La procura di Viterbo

Stupro nel bosco, chiusa l’inchiesta.

Cinque avvisi di conclusione delle indagini. Finisce così l’inchiesta sulla presunta violenza sessuale di due minorenni a Montefiascone.

Dopo il no del Riesame all’arresto dei cinque ventenni indagati, la procura non è stata ferma. Il pm Fabrizio Tucci ha fatto notificare l’avviso di conclusione delle indagini ai quattro giovani di Acquapendente e all’unico di Onano, accusati di aver violentato una 17enne russa e una 16enne norvegese.

Se la procura non ha ottenuto il carcere, sicuramente vuole il processo. Il prossimo passo sarà la richiesta di rinvio a giudizio e la fissazione dell’udienza preliminare. Ma c’è ancora tempo.

La difesa ha venti giorni per depositare memorie o chiedere interrogatori. Cosa che quasi sicuramente non farà, a meno che dal fascicolo del magistrato non spuntino documenti finora sconosciuti agli avvocati Angelo Sodani e Giandomenico Caiazza.

L’unico accertamento in sospeso era quello sulle tracce biologiche trovate nell’auto in cui sarebbe avvenuta la violenza. Tra le carte che andranno a richiedere in procura oggi, gli avvocati troveranno sicuramente l’esito di quei controlli, insieme a tutto il materiale finora raccolto dagli inquirenti. Compresa la perizia sui messaggi Facebook inviati dalle due ragazze ai loro amici in Russia e Norvegia.

Per gli investigatori, era lì la prova regina dello stupro. E’ in quei messaggi che la 17enne racconta agli amici di essere stata violentata.
Era l’alba del 30 settembre.

Lei e l’amica, entrambe in Italia in vacanza studio, passano la serata in discoteca.
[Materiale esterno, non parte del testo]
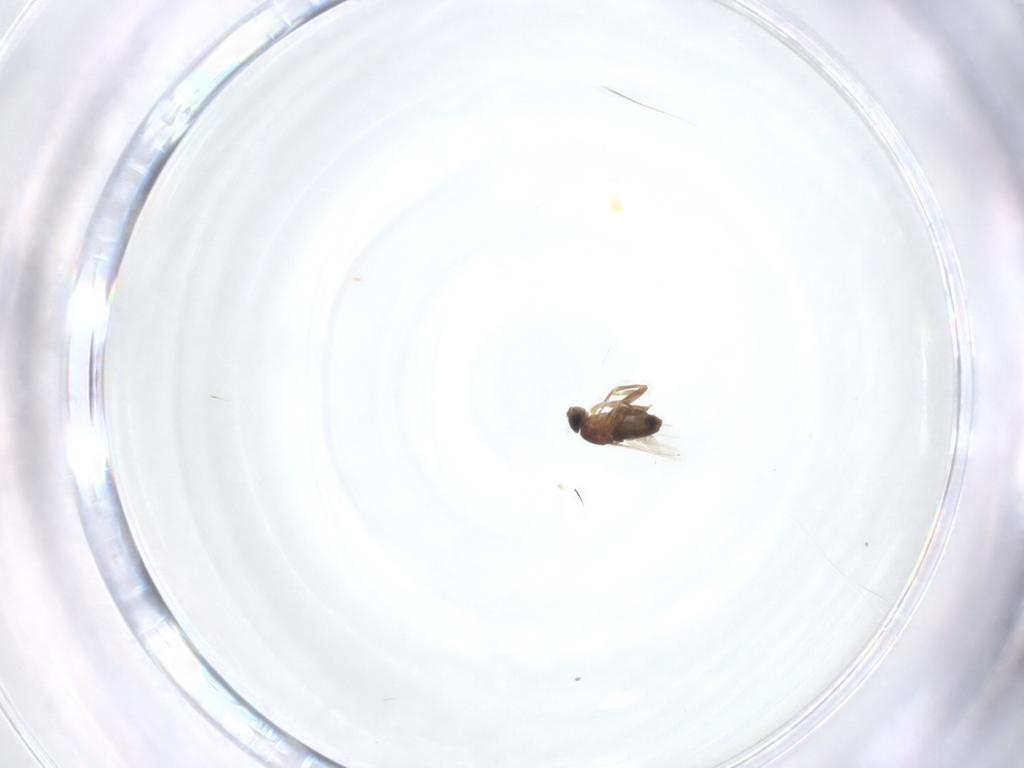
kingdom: Animalia
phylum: Arthropoda
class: Insecta
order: Diptera
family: Phoridae
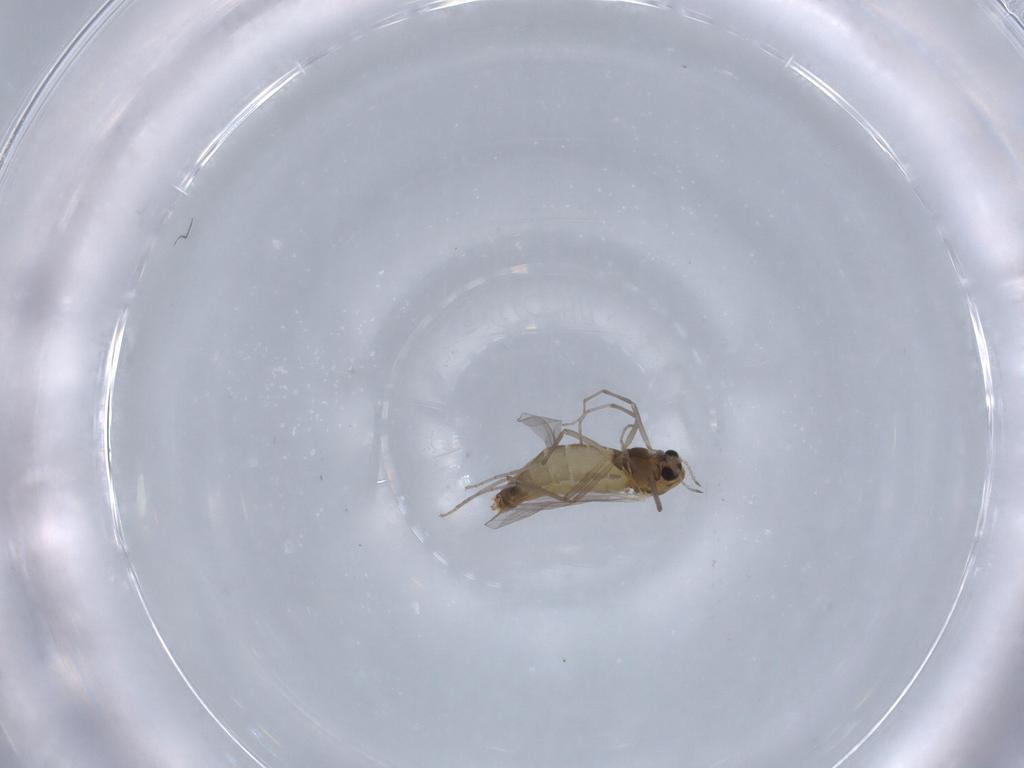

Per tornare a casa, chiedono un passaggio ai cinque ventenni dell’alta Tuscia, conosciuti quella sera. Ma a Montefiascone, i ragazzi fermano la macchina. Uno si apparta con la 16enne, gli altri con la 17enne. E in quel boschetto restano per tre lunghe ore, fino alle 8 del mattino.

Per i cinque, le due amiche sono consenzienti. Loro smentiscono, ma la più piccola ha dei dubbi sull’altra. Dubbi che solo con quella perizia informatica la procura riesce a dissipare. Ma non basta né al gip né al tribunale del Riesame, che respingono entrambi la richiesta di arresto del pm.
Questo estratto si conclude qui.